The only ones left can fly, or think they can.

Tuesday, July 22, 2008

Reviews: Wall-E

Robots are a tricky subject for many people. Especially in the context of our fiction they have been most commonly represented by violently murdering automatons that go about their business of edging out humanity.

Metaphorically then, they have come to represent the demonization of the working class, the rising up of the slaves and a continuation of the capitalist narrative: the revolt of the working class. Even more though is the idea that the capitalist machine will finally turn on its masters, that the replacement of labor will finally do as people would and revolt.

Far more revolutionary than this confrontational and tired narrative sits Wall-E, the stubby cube-shaped trash compactor that goes about his business as the last remaining robot on earth. By day he wanders endless heaps of trash left behind by a hyper consumerist culture that destroyed the earth and leaving it uninhabitable for human existence. By night, he retreats back to his humble abode in the shell of a larger version of himself where he stores a miniature menagerie of knick-nacks he salvages amongst the endless piles of junk he compacts into miniature squares.

The first 30 minutes of this film are the most profound, the most endearing, and the most revolutionary of any scene depicted in recent years. The stark and brutal depiction of a ruined manhattan, nouvelle skylines constructed out of towering piles of trash cubes, is gritty, fantastic, and utterly brutal in its silent condemnation of the humans of the past that brought about its genesis. On this palette the little robot Wall-E wanders with a sort of unaware bliss, scavenging parts for his own benefit from the shattered husks of his brethren. His introduction - humming in his own mechanical tunes the opening notes to "Put on your Sunday Clothes" from Hello Dolly - forms a humanistic contrast to the depressing starkness that informs his environment. Instantly he becomes our primary focus, our vehicle into this world, even as an inanimate object.
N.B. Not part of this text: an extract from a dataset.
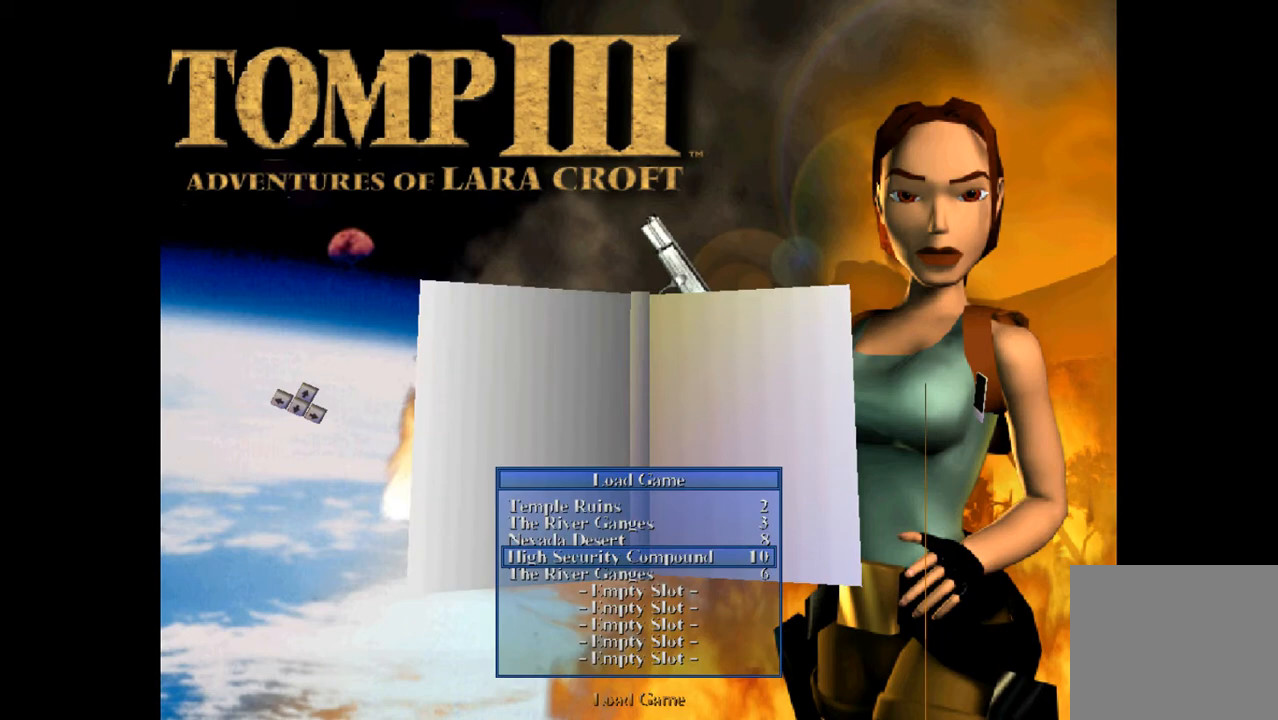
{"buttons": [], "events": []}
Later details reinforce this association, Wall-E rummages through infinite piles of garbage, picking out odd trinkets that catch his attention with the particularity of a human perusing the goodwill bins near his house. And when he returns to his humble abode, shelving his belongings and turning on a recording of Hello Dolly, we are all but committed to connecting emotionally with this robot.
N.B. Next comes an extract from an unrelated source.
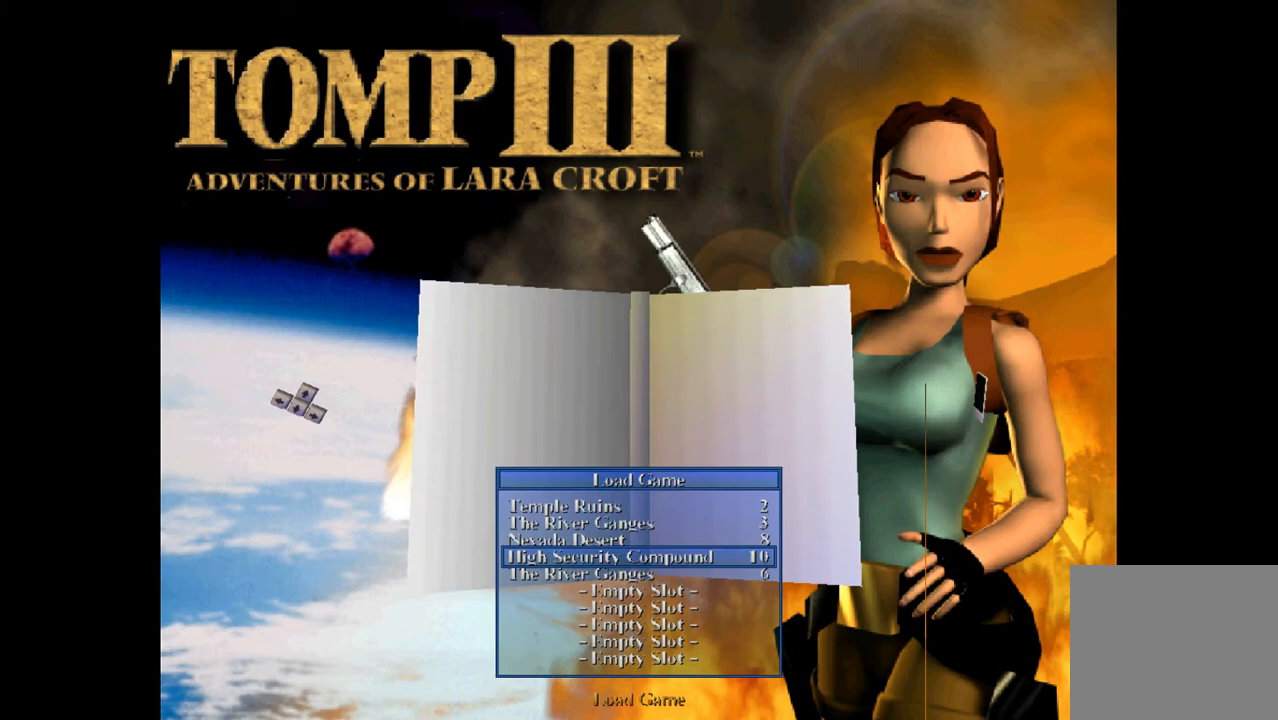
{"buttons": [], "events": []}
This is revolutionary. A silent coup of epic scale if ever there was one. Through expressions, particularities of behavior and sparse sounds the animators at Pixar have undermined the very inherentness of humanity. The primary argumentative vehicle of those opposed to sentient robots is the innateness of humanity to humans. The primacy and uniqueness of compassion and empathy to the human experience. For the most part this is a narrative continued and reiterated by robot narratives. Wall-E spins this on its head.